Elder Care: Can We Make it Better?


By Brenda Brown-Grooms

As Baby Boomers age into Medicare, ours is becoming a society of elders. Research suggests that we are not prepared to take care of either the number of elders or their health-care issues.
On a recent PBS broadcast of "Frontline," experts claimed that, although there are about 10,000 to 12,000 geriatricians in the U.S., there is a need for 35,000 to 40,000 today and more in the future. According to Dr. Jeffrey Faber, a geriatrician at Mount Sinai Hospital in New York, those 65 and older will number 70 million, or roughly 20% of the country's population by 2030.
Our health-care system, Faber said, is designed neither to address multiple-system shutdowns most commonly seen in older people nor the issue of who will pay for such care. What happens, he said, is that no one is paying for the comprehensive health care of older adults so, after spend-downs, Medicare does, by default.
A major question facing a society unprepared to take care of its aging population is this, "What do seniors fear most - being a burden on their children or living out their days in a nursing home?"
My mother has a morbid fear of nursing homes. As she has aged, she has decided to be brave and tell her six children on as many occasions as she can muster that she does not want to be a burden on any of us and would prefer to go to a nursing home rather than let that happen. Even as she says the words, I can see just behind eyes that sparkle when she laughs that she is thinking, "Out of five girls and one boy, surely someone will care enough for me to keep me out of an accursed nursing home." We are hoping the same thing. But, in fact, it is going to take a lot more than hope.

Dataset records:
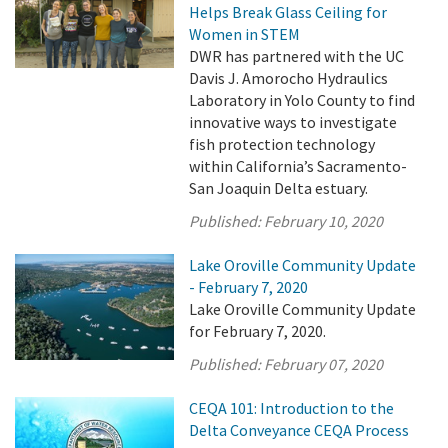
Helps Break Glass Ceiling for
Women in STEM
DWR has partnered with the UC
Davis J. Amorocho Hydraulics
Laboratory in Yolo County to find
innovative ways to investigate
fish protection technology
within California’s Sacramento-
San Joaquin Delta estuary.
Published:
February 10, 2020
Lake Oroville Community Update
- February 7, 2020
Lake Oroville Community Update
for February 7, 2020.
Published:
February 07, 2020
CEQA 101: Introduction to the
Delta Conveyance CEQA Process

Problem set:
1. Using the elder care article, decide whether each statement below agrees with it. Answer yes or no for each, quoting the deciding words. (a) The U.S. currently has about 10,000 to 12,000 geriatricians. (b) By 2030, people 65 and older will make up roughly 30% of the country's population. (c) The writer's mother has five children.
2. Pick up the elder care article after its last sentence and write the next paragraph.

Outputs for the tasks:
1.
(a) Yes: "there are about 10,000 to 12,000 geriatricians in the U.S."
(b) No: "those 65 and older will number 70 million, or roughly 20% of the country's population by 2030."
(c) No: "tell her six children"

2.
Experts agree that it is going to take money, planning and advocacy to bring about a paradigm shift that results in a system that doesn't first impoverish seniors before they are eligible for basic health care. It is going to take far more medical students specializing in geriatrics than we currently have. It is going to take a society that has learned to value all its members and doesn't leave out the aging. It is going to take parents and children thinking and planning together.
In the meantime, what can my mother, your father, our parents, expect?
According to Dr. Audrey Chun, director of the Mt. Sinai Coffey Geriatric Practice, elders can expect to face a system that was not designed to treat chronic diseases that require maintenance (such as high blood pressure and diabetes), but acute diseases with procedures (such as heart attacks and strokes). In my mother's case, she has had to search for a doctor with whom she feels comfortable and who has the time to both listen to her concerns and treat her symptoms, despite the fact that he cannot cure her diabetes or high blood pressure. They have developed a relationship, something that is supposed to happen in a community.
Your father can expect that his doctor will not have enough time to sit down with him to determine his medical concerns. The average patient visit is 10 to 15 minutes. In addition, his doctor will not be adequately compensated to behave in such a way with his patients. Your father will need a relationship with his doctor, who may be unable to enter into one with him. Given this fact, it may be a matter of financial survival to limit the number of patients on Medicare.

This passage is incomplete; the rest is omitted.